PROVIDED PASSAGE →
BEGIN
The festering resentments in Pakistan produced a paranoid mindset that blames Washington for all of Pakistan's ills - old and new. A meeting of young people that I addressed in Islamabad recently included many who thought that the Taliban are composed of US agents paid to create instability so that Pakistan's nuclear weapons could be seized by Washington. Other such absurd conspiracy theories also enjoy huge currency.

Nevertheless, the United States isn't powerless. The chances of engaging with Pakistan positively have improved under the Barack Obama administration. Any real progress toward a Palestinian state and dealing with Muslims globally would have enormous resonance in Pakistan. The US president's speech in Cairo on 4 June 2009, announcing a "new beginning" with the Muslim world, is a promising step in this regard.

Pakistan's financial support must not be cut, or economic collapse (and certain Taliban victory) would follow in a matter of months. The government and army must be kept afloat until Pakistan is fully ready to take on extremism by itself (although better financial monitoring is needed). The United States also should initiate a conference that brings Iran, India, and China together. Each of these countries must recognise that extremism represents a regional as well as global danger, and they must formulate an action-plan aimed at squeezing the extremists.
END
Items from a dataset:
BEGIN
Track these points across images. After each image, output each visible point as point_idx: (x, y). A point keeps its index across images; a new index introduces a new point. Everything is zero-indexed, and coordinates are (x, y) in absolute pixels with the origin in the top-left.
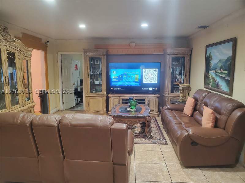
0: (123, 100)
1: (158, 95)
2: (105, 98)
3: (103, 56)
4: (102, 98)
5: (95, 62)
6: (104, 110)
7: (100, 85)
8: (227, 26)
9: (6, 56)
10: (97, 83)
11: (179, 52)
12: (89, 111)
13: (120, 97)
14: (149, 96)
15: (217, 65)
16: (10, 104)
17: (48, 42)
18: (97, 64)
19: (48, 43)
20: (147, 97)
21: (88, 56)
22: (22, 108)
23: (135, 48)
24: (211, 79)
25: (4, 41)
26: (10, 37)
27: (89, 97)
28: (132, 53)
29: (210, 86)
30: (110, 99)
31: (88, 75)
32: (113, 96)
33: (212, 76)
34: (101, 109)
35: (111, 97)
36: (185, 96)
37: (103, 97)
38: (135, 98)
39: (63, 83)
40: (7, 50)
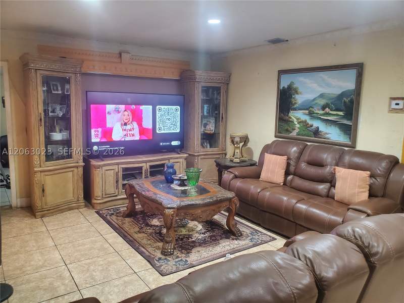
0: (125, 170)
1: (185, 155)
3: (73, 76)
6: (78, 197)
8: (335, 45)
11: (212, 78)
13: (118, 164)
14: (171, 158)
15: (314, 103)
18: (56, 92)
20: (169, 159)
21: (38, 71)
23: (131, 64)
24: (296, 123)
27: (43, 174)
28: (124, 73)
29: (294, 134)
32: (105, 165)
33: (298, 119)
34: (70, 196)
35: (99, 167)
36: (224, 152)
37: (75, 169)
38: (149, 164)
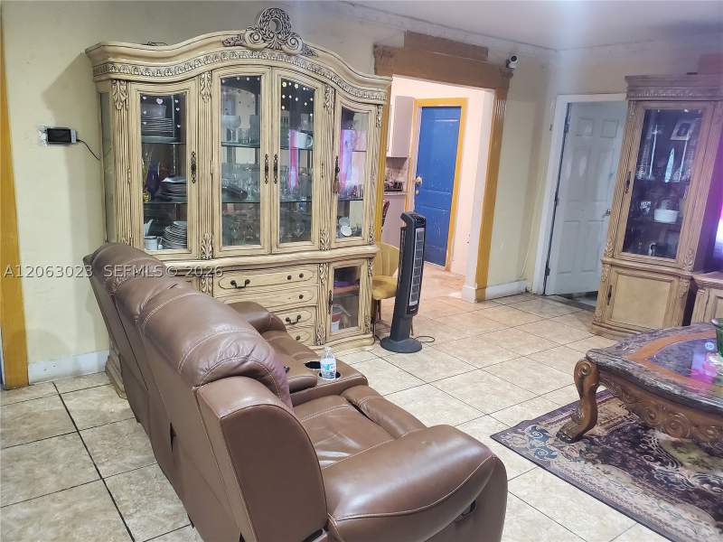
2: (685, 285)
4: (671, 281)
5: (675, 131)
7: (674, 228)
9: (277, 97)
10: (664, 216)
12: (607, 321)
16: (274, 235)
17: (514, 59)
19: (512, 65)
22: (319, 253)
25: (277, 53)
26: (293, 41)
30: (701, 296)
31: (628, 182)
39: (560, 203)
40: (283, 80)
END
BEGIN
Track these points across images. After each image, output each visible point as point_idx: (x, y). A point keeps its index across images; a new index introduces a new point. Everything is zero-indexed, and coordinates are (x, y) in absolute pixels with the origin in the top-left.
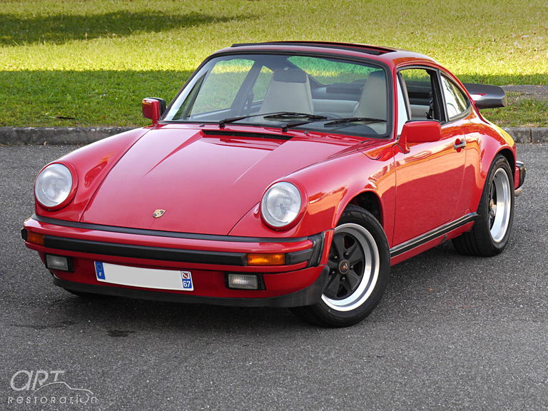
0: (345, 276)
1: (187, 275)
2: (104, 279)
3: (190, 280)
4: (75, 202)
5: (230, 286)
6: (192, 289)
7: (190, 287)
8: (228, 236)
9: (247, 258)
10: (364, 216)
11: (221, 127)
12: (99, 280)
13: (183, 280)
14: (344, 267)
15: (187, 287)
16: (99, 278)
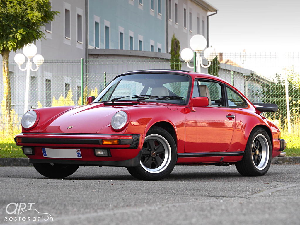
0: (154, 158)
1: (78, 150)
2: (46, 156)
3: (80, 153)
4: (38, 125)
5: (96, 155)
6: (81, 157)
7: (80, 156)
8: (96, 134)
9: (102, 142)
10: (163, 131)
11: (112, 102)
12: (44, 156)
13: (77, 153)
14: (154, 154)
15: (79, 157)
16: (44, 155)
END
QUESTIONS →
(A) In the passage on Pakistan and the United States, reproduce the text from "Pakistan's financial support" to "squeezing the extremists.".
(B) Continue the passage on Pakistan and the United States from the point where it ends.

TASK ANSWERS →
(A)
Pakistan's financial support must not be cut, or economic collapse (and certain Taliban victory) would follow in a matter of months. The government and army must be kept afloat until Pakistan is fully ready to take on extremism by itself (although better financial monitoring is needed). The United States also should initiate a conference that brings Iran, India, and China together. Each of these countries must recognise that extremism represents a regional as well as global danger, and they must formulate an action-plan aimed at squeezing the extremists.

(B)
Pakistan's political leadership and army have a key responsibility in all this. They must face the extremist threat, accept the United States and India as partners rather than adversaries, enact major reforms in income and land distribution, revamp the education and legal systems, and address the real needs of citizens. Most important, Pakistan will have to clamp down on the fiery mullahs who spout hatred from mosques, and stop suicide-bomber production in madrasas. For better or for worse, it will be for Pakistanis alone to figure out how.